“No,” I said. “You made inappropriate. I’m just supplying context.”
I heard Mr. Blackwood clear his throat behind me, but I wasn’t finished yet.
“There’s more,” I said.
That was when Becca stood up too, crystals flashing like a disco ball in church light. Her face had gone tight and shiny.
“What estate?” she asked, looking at Grant now instead of me. “What is she talking about? You said—”
“Sit down,” Grant snapped.
The whole cathedral went still on that one.
Becca blinked like she’d been slapped.
I had hated her for the last thirty minutes with a purity that almost felt medicinal. But that look on her face—shock curdling into humiliation—gave me my first hint that she had not, in fact, come there fully briefed. She had come to make an entrance. He had let her believe she’d be admired.

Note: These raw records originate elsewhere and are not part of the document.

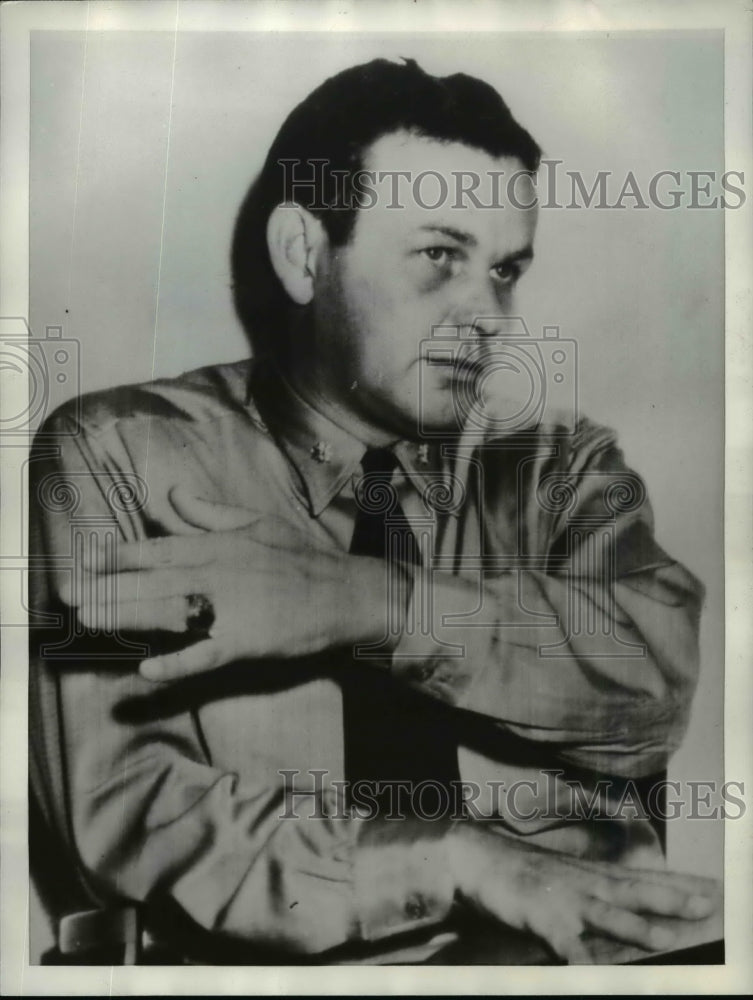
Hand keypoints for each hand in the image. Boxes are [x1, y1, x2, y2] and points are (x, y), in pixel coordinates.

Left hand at [62, 488, 391, 679]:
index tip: (86, 561)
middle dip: (109, 588)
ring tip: (92, 622)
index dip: (120, 556)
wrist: (346, 593)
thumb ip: (209, 512)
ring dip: (128, 618)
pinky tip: (148, 671)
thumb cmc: (302, 557)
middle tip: (71, 597)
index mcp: (220, 544)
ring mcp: (233, 607)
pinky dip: (178, 664)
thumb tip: (172, 493)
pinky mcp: (248, 640)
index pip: (159, 548)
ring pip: (169, 613)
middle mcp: (220, 572)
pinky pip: (206, 654)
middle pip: (154, 581)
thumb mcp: (256, 523)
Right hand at [447, 823, 717, 962]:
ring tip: (665, 938)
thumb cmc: (524, 872)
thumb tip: (623, 895)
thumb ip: (596, 887)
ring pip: (606, 914)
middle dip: (672, 899)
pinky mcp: (541, 916)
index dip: (677, 884)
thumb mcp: (567, 876)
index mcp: (592, 875)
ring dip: (635, 926)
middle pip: (635, 891)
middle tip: (708, 903)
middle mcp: (585, 883)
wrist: (478, 856)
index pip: (641, 878)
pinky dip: (577, 957)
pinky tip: (588, 972)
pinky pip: (564, 943)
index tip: (711, 888)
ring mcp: (564, 899)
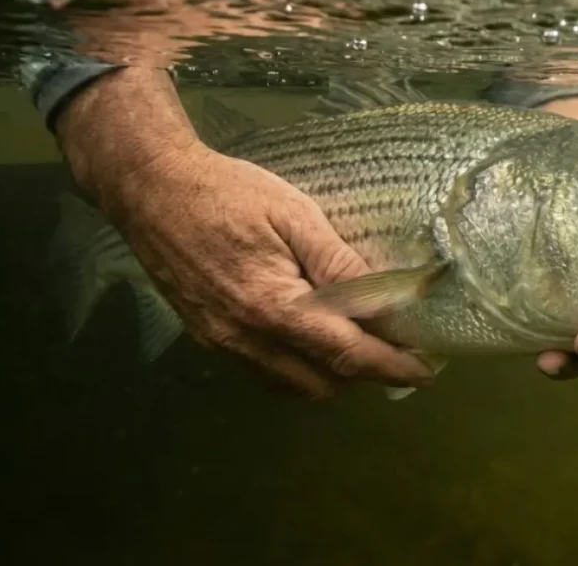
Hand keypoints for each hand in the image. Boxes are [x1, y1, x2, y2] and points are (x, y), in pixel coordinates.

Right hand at [56, 68, 433, 399]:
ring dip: (332, 374)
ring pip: (294, 386)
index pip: (347, 354)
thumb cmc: (230, 193)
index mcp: (274, 307)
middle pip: (323, 382)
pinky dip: (299, 368)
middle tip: (396, 345)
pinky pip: (266, 374)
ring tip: (359, 341)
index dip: (391, 367)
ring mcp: (224, 345)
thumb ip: (341, 265)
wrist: (151, 190)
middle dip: (365, 374)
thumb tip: (391, 299)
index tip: (426, 371)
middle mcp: (247, 340)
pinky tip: (312, 337)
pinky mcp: (210, 340)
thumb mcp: (296, 216)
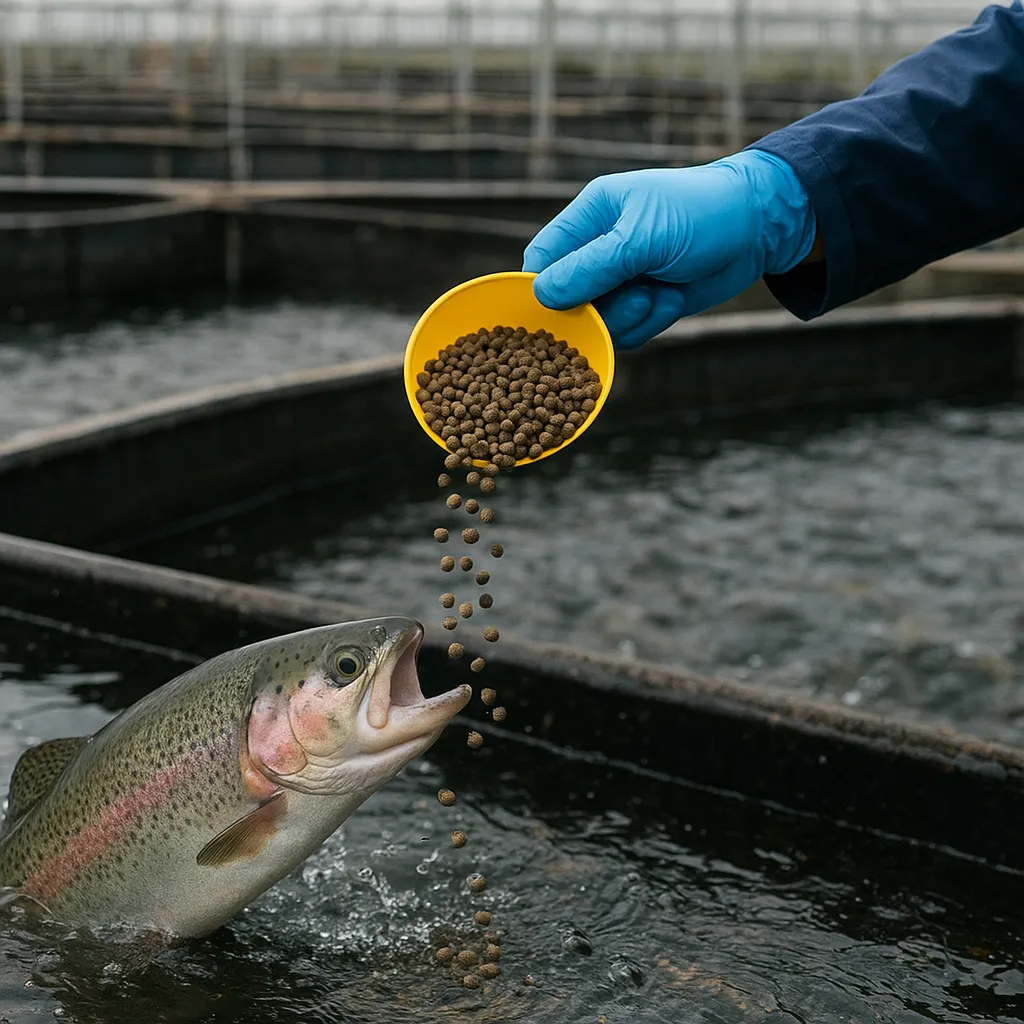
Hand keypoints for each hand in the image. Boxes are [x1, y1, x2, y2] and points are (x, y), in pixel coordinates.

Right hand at [522, 150, 816, 348]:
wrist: (760, 229)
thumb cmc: (700, 216)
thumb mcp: (642, 237)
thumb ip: (591, 267)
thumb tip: (542, 297)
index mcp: (590, 217)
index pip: (542, 258)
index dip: (542, 289)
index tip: (556, 311)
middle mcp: (598, 249)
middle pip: (567, 299)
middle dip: (597, 310)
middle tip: (637, 297)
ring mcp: (621, 280)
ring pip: (597, 322)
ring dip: (628, 318)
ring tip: (658, 295)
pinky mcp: (643, 305)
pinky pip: (625, 333)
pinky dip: (648, 324)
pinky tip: (672, 300)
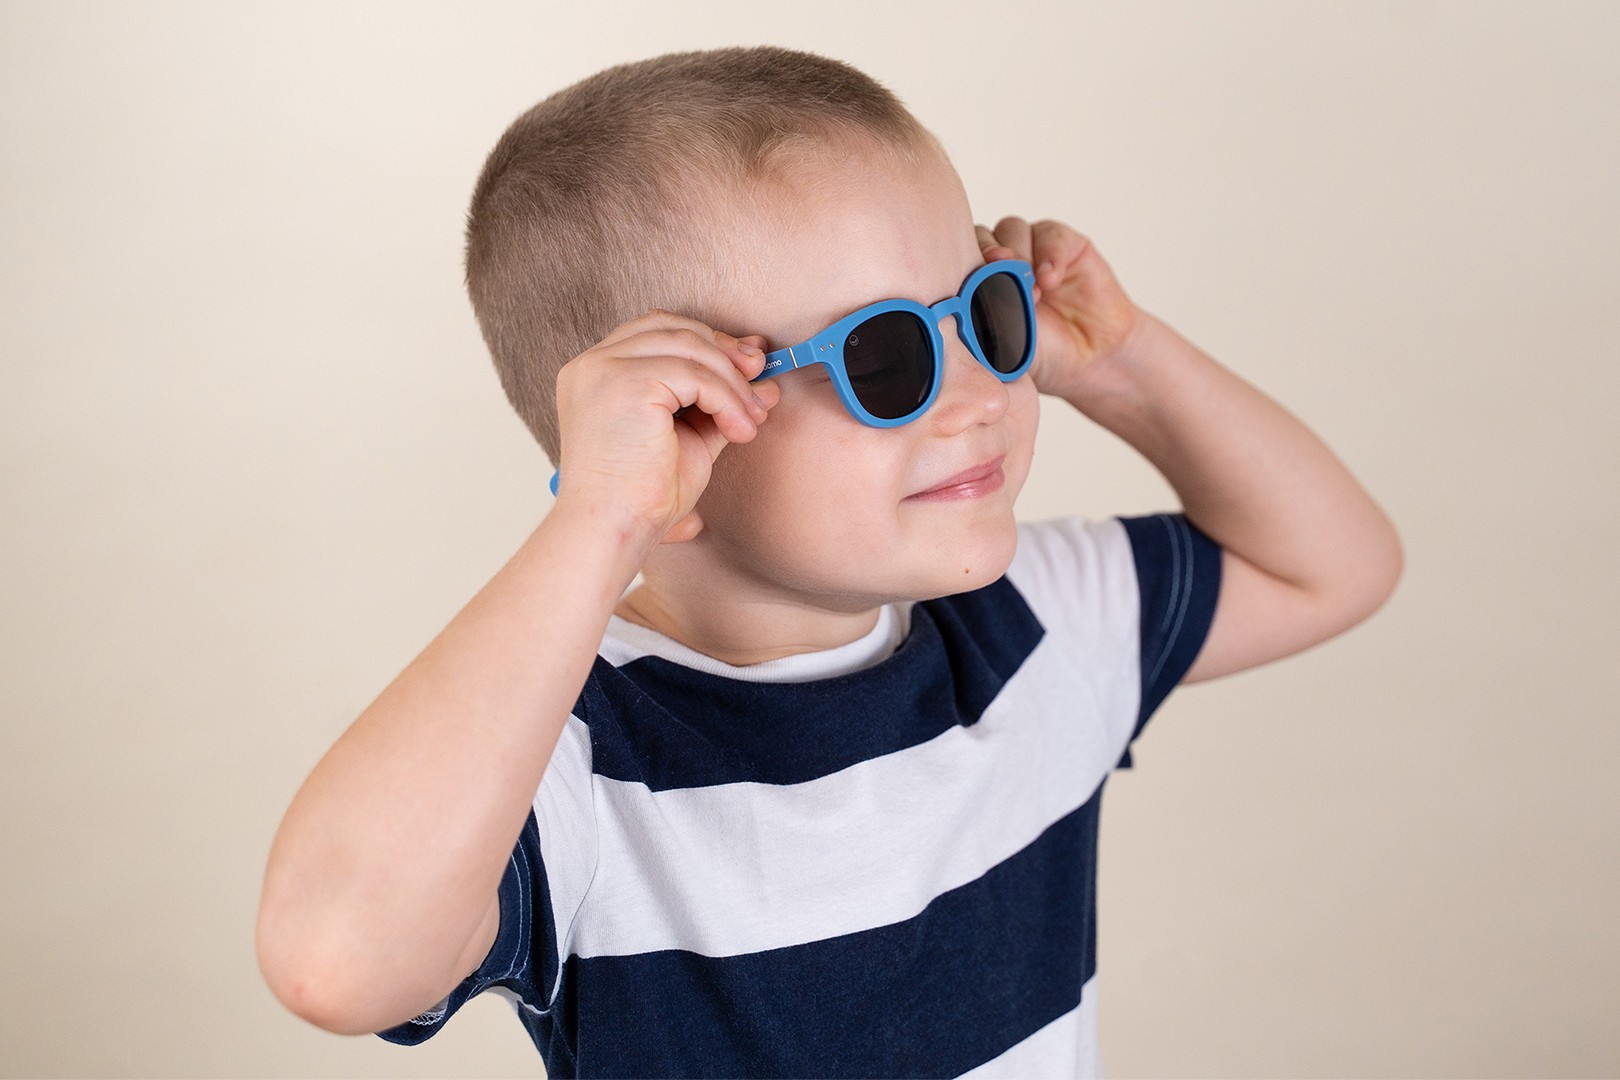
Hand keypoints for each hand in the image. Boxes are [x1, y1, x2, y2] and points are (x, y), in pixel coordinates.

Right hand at [552, 311, 778, 544]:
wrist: (614, 531)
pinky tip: (737, 430)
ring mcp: (606, 370)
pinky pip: (695, 374)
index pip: (656, 330)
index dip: (707, 340)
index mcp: (597, 373)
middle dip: (725, 351)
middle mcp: (594, 364)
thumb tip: (767, 381)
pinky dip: (726, 399)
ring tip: (751, 421)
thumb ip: (718, 403)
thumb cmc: (642, 497)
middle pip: (673, 327)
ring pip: (690, 347)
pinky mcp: (627, 383)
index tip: (748, 363)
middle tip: (760, 381)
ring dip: (732, 382)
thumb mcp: (688, 438)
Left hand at [976, 217, 1144, 403]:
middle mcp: (1003, 262)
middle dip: (987, 252)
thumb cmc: (1041, 355)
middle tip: (996, 274)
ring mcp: (1033, 250)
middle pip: (982, 235)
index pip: (959, 257)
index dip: (962, 261)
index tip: (968, 279)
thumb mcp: (1000, 346)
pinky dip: (1050, 253)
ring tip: (1033, 293)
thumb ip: (978, 323)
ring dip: (1018, 254)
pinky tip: (1051, 280)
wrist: (1089, 362)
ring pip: (1012, 228)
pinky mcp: (1067, 246)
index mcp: (978, 283)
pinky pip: (1051, 234)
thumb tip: (954, 312)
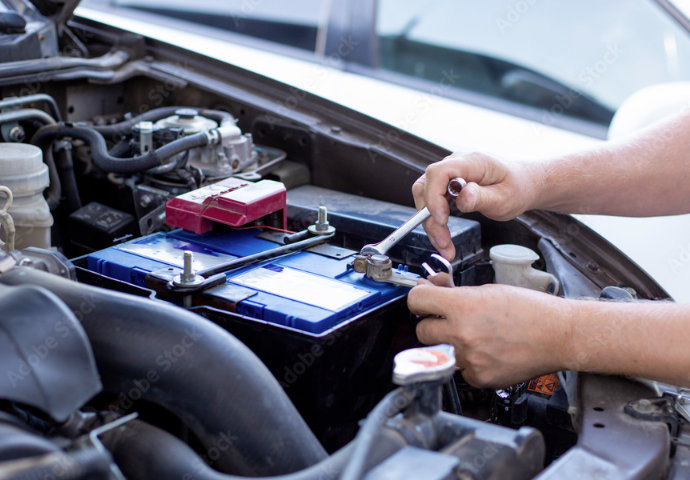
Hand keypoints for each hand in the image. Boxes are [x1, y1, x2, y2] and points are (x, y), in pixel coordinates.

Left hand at [407, 282, 571, 387]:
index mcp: (463, 307)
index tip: (423, 299)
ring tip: (473, 335)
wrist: (559, 335)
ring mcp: (470, 359)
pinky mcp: (479, 378)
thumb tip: (434, 289)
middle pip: (421, 330)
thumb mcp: (489, 290)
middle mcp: (462, 334)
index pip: (416, 301)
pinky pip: (460, 369)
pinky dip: (468, 362)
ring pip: (440, 351)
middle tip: (447, 319)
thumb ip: (456, 293)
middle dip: (431, 323)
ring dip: (449, 343)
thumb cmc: (531, 310)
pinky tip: (486, 351)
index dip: (418, 298)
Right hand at [412, 152, 537, 259]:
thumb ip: (482, 197)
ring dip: (430, 223)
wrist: (522, 184)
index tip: (442, 220)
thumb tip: (463, 196)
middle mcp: (457, 164)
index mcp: (472, 162)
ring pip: (426, 196)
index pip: (439, 172)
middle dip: (429, 217)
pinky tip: (443, 237)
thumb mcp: (505, 198)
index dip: (434, 196)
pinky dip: (435, 221)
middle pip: (426, 186)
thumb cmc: (516, 188)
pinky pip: (432, 201)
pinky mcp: (448, 184)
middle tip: (442, 242)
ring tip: (444, 245)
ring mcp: (451, 174)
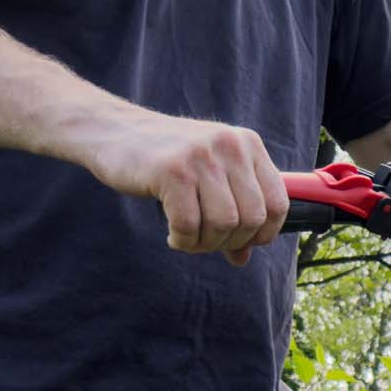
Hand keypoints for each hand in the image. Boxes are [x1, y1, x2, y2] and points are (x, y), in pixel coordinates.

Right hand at [92, 112, 288, 265]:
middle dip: (231, 242)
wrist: (111, 131)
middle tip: (206, 242)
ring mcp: (201, 155)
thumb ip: (233, 213)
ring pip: (224, 224)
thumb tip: (242, 259)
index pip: (278, 204)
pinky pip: (190, 225)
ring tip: (187, 238)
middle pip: (252, 219)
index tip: (239, 241)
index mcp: (248, 144)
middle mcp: (230, 145)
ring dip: (205, 244)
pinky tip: (173, 236)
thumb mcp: (208, 179)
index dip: (263, 234)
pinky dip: (183, 241)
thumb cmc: (165, 160)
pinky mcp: (172, 170)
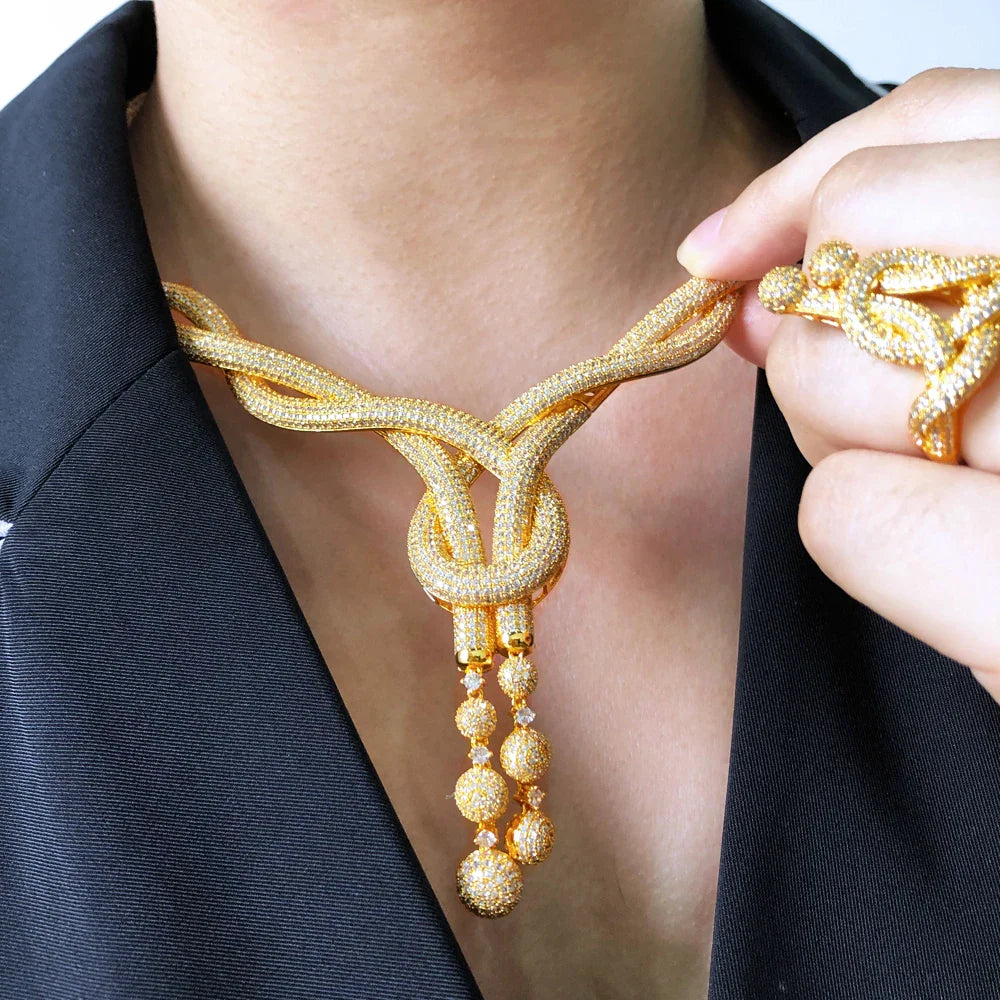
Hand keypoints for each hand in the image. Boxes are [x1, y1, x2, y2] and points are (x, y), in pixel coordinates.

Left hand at [675, 68, 999, 698]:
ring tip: (936, 476)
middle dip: (809, 317)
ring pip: (826, 366)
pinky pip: (847, 513)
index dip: (804, 180)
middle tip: (852, 388)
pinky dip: (863, 534)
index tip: (724, 249)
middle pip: (859, 227)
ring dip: (835, 432)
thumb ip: (910, 279)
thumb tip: (734, 274)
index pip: (947, 112)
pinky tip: (940, 558)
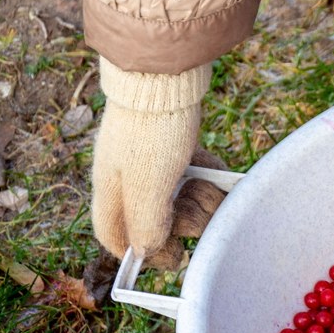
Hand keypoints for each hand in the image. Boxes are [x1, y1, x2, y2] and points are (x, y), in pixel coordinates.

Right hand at [91, 57, 212, 268]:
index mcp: (111, 188)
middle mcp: (127, 175)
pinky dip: (210, 177)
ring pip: (179, 196)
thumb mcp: (148, 186)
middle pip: (155, 218)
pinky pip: (195, 173)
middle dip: (186, 222)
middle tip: (204, 214)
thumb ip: (146, 224)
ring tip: (216, 191)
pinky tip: (222, 177)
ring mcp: (152, 158)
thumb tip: (149, 254)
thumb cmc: (154, 129)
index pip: (113, 235)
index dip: (140, 254)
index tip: (173, 258)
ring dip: (203, 200)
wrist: (169, 73)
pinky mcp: (174, 142)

My father would have adored the cruelty of that trap, if only because he hadn’t set it for her. He’d set it for Grant, and she’d simply walked in holding his hand.
I glanced at Blackwood. He gave the slightest nod.
“Furthermore,” I said, reading again, “to Rebecca Thornton, who according to the investigator’s report appears to be under the impression she is entering a life of considerable financial comfort, I leave this clarification: the house, the cars, the investment accounts, the club membership, and nearly every visible luxury attached to my son-in-law have been subsidized by Crawford family assets, not by his independent success.”
Becca turned fully toward Grant then. “What?”
The word cracked.
Grant looked murderous now. At me, at Blackwood, maybe at the entire concept of public consequence.
“Rebecca,” he said through clenched teeth, “this isn’t the time.”
She laughed once, sharp and disbelieving. “Apparently it is.”
A few rows back, someone coughed into what sounded suspiciously like a laugh. Aunt Helen didn’t bother pretending. Her laugh came out full-bodied and rich, the way it did when she watched bad people discover arithmetic.
Mr. Blackwood stepped into the aisle and said in his smooth courtroom voice, “Since the matter has been raised publicly, let me add for the sake of accuracy that California community property does not extend to inherited assets protected by trust and affirmed by prenuptial agreement.”
Becca stared at Grant. “Prenup?”
Oh, she truly hadn’t known. That was almost beautiful.
Grant swung toward Blackwood. “You can’t do this in a church.”